Tuesday, December 06, 2016

Corporatism and the Cheetoh Kleptocrat: Why the Carrier “Deal” is a Problem

Please Note: For obvious reasons, including my complete lack of respect for him, I have taken to calling president-elect Donald J. Trump the Cheetoh Kleptocrat (CK for short).  

The Cheetoh Kleptocrat’s promise to “make America great again” hinges on CK’s claim that he will both retain and renew manufacturing jobs in the United States.  Later this month, I’ll write about free markets and economic development, so we’ll hold off on CK’s claim that he will bring more manufacturing jobs to the economy.  Spoiler alert: it’s bullshit.

For today, let’s explore the ways in which government (also known as the state) can help to maintain manufacturing.  This is a timely topic in light of CK’s bragging that he made sure the Carrier Corporation kept 1000 jobs in Indiana.  I’m thinking about the deal and the whole premise of government and manufacturing cooperation.  In the world of political economy this is called corporatism, and it’s fascinating.

Warning: political discussion to follow.  You may wish to close up the browser and call it a day.  My feelings won’t be hurt.

Corporatism is the word political economy scholars use to describe an economic circumstance in which the state is involved with private industry, typically in a cooperative fashion with shared benefits for workers, the state, and private industry. It not particularly common in the United States, though it did sort-of happen under FDR in WWII (think of the Detroit automobile production conversion to war material).  In the modern context, it’s more than the National Labor Relations Board managing a contract dispute between labor and industry, though it’s related.  Corporatism is an enmeshing of private industry, the free market, and the state.  In the contemporary western political world (and that should be our comparison, the U.S. is a representative democracy), corporatism is most often a tool of Social Democratic states —— think Norway, Finland, Sweden, Denmark, even Germany at various points in the post-war order.  It can be an enormously successful method of responsible economic management to ensure economic growth combined with support for the needs of labor in a capitalist, free market economy.

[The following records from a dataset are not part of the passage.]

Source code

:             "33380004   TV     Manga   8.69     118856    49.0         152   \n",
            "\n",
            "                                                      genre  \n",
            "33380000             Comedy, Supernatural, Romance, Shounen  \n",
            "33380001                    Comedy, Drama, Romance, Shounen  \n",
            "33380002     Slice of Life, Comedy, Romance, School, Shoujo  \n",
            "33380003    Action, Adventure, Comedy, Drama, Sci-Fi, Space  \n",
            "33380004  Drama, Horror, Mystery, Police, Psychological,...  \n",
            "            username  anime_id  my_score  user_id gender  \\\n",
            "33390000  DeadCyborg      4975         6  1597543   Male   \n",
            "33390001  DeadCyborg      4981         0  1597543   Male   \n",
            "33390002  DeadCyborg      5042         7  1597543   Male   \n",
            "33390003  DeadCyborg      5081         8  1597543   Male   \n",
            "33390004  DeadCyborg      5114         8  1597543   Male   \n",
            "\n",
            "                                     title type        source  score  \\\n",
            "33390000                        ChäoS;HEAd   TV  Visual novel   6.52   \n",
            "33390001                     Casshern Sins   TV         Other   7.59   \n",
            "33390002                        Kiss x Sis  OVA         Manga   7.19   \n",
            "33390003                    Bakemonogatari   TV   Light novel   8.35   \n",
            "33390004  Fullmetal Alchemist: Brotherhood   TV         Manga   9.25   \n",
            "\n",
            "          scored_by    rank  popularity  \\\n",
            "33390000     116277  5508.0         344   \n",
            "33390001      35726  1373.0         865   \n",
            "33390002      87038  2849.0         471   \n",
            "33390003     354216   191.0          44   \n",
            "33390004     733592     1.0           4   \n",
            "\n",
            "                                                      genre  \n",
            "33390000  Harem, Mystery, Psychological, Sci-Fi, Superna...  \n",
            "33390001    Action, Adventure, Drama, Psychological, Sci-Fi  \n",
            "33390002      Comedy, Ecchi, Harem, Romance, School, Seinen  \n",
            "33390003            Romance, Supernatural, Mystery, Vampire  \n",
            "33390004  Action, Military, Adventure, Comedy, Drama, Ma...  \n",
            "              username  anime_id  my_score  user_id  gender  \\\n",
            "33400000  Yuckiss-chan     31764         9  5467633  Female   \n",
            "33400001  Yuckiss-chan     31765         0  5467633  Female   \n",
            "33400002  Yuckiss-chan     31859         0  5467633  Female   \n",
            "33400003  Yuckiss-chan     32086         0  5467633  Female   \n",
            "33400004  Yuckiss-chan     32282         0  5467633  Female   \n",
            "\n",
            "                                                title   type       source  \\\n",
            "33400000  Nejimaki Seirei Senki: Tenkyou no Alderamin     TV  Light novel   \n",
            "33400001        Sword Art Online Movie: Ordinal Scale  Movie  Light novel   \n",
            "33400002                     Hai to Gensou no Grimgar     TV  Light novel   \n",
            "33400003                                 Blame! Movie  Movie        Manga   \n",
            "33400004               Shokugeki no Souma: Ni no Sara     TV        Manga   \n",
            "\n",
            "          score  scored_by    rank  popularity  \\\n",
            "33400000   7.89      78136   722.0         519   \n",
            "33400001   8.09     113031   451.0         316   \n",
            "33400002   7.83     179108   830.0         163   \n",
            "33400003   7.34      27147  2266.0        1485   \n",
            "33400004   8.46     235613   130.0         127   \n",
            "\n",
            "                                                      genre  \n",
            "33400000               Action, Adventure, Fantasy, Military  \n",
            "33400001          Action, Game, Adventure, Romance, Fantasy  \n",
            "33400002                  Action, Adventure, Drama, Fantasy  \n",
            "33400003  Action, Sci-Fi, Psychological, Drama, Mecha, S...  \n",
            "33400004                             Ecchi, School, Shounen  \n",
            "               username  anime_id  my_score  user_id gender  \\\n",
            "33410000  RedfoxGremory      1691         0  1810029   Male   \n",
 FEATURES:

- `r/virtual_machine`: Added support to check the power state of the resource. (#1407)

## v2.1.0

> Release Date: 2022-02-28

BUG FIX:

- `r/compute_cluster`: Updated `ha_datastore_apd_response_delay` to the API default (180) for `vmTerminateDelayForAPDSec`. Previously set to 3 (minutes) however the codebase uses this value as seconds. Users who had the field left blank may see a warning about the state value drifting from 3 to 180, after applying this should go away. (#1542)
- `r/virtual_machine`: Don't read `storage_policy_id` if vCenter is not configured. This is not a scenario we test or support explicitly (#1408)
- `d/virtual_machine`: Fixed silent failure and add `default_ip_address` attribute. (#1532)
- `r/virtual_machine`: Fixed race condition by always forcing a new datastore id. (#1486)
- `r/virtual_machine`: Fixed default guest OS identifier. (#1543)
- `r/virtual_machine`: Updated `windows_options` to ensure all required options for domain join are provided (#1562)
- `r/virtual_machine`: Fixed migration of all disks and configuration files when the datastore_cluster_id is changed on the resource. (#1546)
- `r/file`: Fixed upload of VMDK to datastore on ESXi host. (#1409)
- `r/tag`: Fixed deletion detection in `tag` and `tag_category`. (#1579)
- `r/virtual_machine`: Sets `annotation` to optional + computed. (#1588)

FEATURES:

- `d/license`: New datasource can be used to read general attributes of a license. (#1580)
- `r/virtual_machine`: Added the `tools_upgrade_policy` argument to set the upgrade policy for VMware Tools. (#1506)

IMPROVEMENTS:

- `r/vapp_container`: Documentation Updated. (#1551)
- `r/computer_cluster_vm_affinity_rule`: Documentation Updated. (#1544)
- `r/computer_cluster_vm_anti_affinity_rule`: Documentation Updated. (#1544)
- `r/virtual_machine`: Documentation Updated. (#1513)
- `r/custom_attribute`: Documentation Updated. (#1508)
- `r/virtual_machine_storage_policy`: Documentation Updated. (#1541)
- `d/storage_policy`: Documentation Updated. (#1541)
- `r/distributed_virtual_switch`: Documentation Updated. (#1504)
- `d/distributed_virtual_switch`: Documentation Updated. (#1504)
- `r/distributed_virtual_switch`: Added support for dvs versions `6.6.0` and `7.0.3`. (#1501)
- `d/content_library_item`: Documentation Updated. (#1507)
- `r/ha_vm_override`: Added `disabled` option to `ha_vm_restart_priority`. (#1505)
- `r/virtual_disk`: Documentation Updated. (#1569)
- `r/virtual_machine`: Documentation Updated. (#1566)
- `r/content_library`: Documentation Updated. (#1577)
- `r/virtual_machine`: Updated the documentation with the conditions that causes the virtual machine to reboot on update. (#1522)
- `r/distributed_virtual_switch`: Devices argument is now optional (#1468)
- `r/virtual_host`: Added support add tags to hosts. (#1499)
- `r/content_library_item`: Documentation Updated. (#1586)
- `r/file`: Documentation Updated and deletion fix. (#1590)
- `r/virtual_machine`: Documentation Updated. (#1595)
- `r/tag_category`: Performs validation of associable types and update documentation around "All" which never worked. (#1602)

It can also be a tool of authoritarian power.  Corporatism was integral to Hitler’s Germany and to fascist Italy.  So the story here isn’t all cheerful and those facts make for a cautionary tale.

Traditionally, a corporatism model isn’t about one company in one place (the Carrier deal) but about support for an entire industry —— say automobile manufacturing.  Corporatism recognizes the free market need for profits, the labor market need for decent wages and good working conditions, and the government’s need for reasonable tax revenues.  It is always about shared benefits for all the parties.

In the United States, the auto-bailout of 2009 is an example of American-style corporatism, which tends to be modeled in a limited style, as was the auto bailout.  As a temporary solution to an immediate crisis,  it was a success.  The auto industry got some cash via government-sponsored loans, workers retained their decent-wage jobs, and the industry survived, prospered, and paid back the state.  But it was temporary by design.  Historically, the United States does not engage in corporatist policies.

That’s a shame: there is room for the government to work with industry and labor to structure economic incentives that benefit all three.  The corporatist model fundamentally seeks to preserve free market capitalism.  It creates a kinder, gentler, capitalism, with special focus on labor and wage standards.  It doesn’t shout about punishment for private corporations who export production in order to get lower labor costs.  Rather, it bypasses the private company motivation to do this by structuring incentives for corporations and labor to work cooperatively together within the domestic market.

That doesn’t mean that jobs don’t leave.  Low skill jobs are always at risk for export to nations where labor and production costs are lower.  That is a persistent effect of free market economies that cannot be erased.  Indeed, this sort of competition for labor and goods is exactly what is required for free market success.  But corporatist policies can seek to maintain manufacturing and industries within the framework of an advanced and developed economy.  That’s a good thing.

CK’s actions in Indiana were not about corporatism.   His announcement that he will  bully manufacturing employers into retaining jobs on a case-by-case basis (in the model of the Carrier deal) is not a developed and systematic plan to develop and maintain manufacturing jobs.   Carrier got $7 million dollars worth of tax breaks (and possibly more, the deal isn’t transparent) to retain 1000 jobs.  That’s an insanely good bargain for Carrier and an incentive for every manufacturer in the nation to threaten to take its jobs elsewhere.  It is a gross defiance of free market capitalism that incentivizes bad corporate behavior (what economists call a moral hazard).  

I’m not always a fan of capitalism, but its relationship to successful, stable, and thriving democracy is undeniable.  Capitalism can be made kinder, gentler, and more effective by thoughtful government-labor-industry partnerships.  Indeed, that should be our goal.  Something tells me that the CK is not the man for that job.